Neste livreto de sonetos, Gama Bell reproduz lembranças do jovem Gabriel sobre sua infância e adolescência, seus sonhos, imaginações e saudades, suas sensações sobre o clima montanhês da serra gaúcha e os artefatos dos imigrantes italianos, sobre o conforto do lar e o carinho dos pais, sobre um tempo que não volta mais...
As poesias deste livreto estão registradas na Biblioteca Nacional:
Registro 579.037, Livro 1.106, Folha 112
www.bn.br
Íngreme e tortuoso esse caminho,
Outrora, ladeado de florestas,
E presente hoje ainda tanto espinho
Acabrunhante pedra com arestas...
Sulcos abertos, velhas as carretas,
Lado a lado, barrancos derreados,
Flores nativas, musgos, as facetas
De um tempo carinhoso então passado.
No ar, canções coloridas, e faceiro
Um povo com domingos bem cumpridos,
Dias de escola séria ali assistida.
Inda me abanam, velhos, os coqueiros,
O pôr-do-sol... o mesmo, repetido,
A mesma igreja branca, encanecida...
Do ninho uma saudade - a do conforto -
O que, afável, brindou-me segurança
Exigida nos tempos de criança,
Inefáveis aos quase hoje "sol posto".
Nele, os primeiros passos - áurea lida -
Fraterno amor não menos repartido
E o filial afeto antes curtido,
Vivo ontem, hoje e sempre em minha vida.
De volta ao alfombrado e doce lar,
Furtiva, alguma lágrima a rolar
Agita o coração branca verdade...
Porque ele apela tudo a degustar;
Tempos saudosos, só pra recordar,
Doridos, pois não voltam mais, saudade...

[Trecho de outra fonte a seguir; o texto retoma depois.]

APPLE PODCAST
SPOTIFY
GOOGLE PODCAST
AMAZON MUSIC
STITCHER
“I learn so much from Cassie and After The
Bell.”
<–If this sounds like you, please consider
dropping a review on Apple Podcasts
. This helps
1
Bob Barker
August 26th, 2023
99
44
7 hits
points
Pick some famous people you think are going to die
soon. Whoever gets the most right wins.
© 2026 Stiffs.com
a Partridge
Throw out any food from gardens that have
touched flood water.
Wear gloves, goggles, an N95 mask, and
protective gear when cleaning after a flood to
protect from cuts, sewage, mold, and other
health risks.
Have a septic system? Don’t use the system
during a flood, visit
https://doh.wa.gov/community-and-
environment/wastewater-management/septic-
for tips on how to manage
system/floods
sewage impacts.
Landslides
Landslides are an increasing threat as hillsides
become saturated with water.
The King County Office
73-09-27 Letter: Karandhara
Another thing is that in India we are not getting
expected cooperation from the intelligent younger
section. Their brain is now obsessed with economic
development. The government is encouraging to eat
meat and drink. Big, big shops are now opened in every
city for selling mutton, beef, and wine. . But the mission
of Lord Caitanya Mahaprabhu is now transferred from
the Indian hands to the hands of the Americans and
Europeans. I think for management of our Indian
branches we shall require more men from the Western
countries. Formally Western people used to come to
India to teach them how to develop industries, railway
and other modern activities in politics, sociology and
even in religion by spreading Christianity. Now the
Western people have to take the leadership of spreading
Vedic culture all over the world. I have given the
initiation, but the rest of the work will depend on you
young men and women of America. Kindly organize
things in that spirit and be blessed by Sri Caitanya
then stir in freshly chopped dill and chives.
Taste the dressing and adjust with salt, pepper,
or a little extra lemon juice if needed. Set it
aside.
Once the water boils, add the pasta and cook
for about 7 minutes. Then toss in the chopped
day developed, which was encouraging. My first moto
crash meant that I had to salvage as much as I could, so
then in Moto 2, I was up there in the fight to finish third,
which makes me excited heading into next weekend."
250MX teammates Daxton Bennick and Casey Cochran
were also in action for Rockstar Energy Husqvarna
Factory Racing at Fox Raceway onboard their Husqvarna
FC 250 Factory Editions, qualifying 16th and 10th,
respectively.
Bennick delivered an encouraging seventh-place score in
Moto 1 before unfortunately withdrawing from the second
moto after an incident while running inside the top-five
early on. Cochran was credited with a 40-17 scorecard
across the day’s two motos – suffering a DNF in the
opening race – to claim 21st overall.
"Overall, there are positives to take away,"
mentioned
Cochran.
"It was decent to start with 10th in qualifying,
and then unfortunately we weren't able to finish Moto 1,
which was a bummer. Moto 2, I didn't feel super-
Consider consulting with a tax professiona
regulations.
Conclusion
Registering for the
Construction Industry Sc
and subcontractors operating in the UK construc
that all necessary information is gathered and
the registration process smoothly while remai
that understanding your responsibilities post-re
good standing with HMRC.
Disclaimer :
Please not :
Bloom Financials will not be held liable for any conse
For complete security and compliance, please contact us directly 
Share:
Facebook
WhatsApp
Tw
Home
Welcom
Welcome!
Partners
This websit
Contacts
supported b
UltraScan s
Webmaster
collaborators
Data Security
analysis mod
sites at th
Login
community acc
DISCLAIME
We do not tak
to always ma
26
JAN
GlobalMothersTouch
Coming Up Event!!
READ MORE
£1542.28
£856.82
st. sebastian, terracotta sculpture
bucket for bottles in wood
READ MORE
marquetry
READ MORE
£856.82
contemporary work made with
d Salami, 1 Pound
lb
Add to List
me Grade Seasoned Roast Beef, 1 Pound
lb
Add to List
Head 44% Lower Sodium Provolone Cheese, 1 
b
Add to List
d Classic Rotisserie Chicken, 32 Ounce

Recordo ainda aquela meiga estrela
Que do meu quarto sempre contemplava.
Era inverno bem lânguido e chegava
A me saudar, alegre, na janela.
Era na hora da prece, Ave-Maria
E vinha tanger cordas de saudade.
Não sei se outro momento, na verdade,
Mais ameno do que este, nostalgia...
Quantos versos fluídos na dormência
De tantos fins de tarde espreguiçada
Que vivi em minha verde mocidade
Cada um recorda suas referências,
A minha há muito tempo está incubada:
Fim de dia... da estrela da saudade...
Uma longa saudade! Sem meu pai!
Nostálgica essa imagem... O lembrar
Já vai longe demais para aguentar
Tanto e profundo o grito, o dos meus "ais"...

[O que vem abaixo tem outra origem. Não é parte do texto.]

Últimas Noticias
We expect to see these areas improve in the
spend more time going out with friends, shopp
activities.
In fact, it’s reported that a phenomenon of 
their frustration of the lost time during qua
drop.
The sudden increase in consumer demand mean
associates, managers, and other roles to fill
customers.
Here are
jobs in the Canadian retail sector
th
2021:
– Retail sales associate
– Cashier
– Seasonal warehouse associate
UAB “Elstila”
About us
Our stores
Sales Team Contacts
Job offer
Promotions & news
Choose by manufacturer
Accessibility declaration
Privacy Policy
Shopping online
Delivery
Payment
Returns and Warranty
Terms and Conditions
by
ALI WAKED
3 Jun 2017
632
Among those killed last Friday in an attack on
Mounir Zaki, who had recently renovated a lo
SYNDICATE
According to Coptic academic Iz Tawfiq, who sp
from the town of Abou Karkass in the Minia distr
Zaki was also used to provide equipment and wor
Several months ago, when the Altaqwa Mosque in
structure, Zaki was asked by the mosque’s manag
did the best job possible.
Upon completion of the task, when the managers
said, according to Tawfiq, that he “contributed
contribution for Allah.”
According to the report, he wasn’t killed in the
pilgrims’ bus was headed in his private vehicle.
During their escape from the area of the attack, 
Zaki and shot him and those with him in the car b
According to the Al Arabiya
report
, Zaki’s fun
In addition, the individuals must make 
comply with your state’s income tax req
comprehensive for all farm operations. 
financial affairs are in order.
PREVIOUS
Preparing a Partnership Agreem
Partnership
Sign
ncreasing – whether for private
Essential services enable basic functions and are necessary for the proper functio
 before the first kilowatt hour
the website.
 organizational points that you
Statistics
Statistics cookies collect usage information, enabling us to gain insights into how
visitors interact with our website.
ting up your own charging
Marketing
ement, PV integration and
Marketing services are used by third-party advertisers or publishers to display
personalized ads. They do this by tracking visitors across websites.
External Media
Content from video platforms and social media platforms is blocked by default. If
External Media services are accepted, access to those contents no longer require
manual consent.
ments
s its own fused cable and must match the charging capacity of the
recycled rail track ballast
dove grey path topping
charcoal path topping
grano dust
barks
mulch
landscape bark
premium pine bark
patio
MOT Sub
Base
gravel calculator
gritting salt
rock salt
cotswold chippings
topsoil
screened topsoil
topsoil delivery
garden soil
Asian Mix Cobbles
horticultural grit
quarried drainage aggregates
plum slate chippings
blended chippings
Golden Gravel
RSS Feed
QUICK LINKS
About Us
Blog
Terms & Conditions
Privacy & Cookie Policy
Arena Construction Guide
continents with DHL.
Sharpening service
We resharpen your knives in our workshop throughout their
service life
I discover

Saudade imensa aperta dos conselhos
E das ponderações: "Cuidado, filho,
Juízo, atenção. Muito falso brilho
Se reflete no olhar, perfeito espelho."
Tanta sabedoria paternal!
Idônea segurança em me instruir
Na corrente da vida, dia a dia...
Neste peito, pulsa, e bem filial,
A me dizer "Seus lemas vai seguir,
No báratro, sem eles, que seria?"
Santa Cruz do Sul (RS), fevereiro de 2004.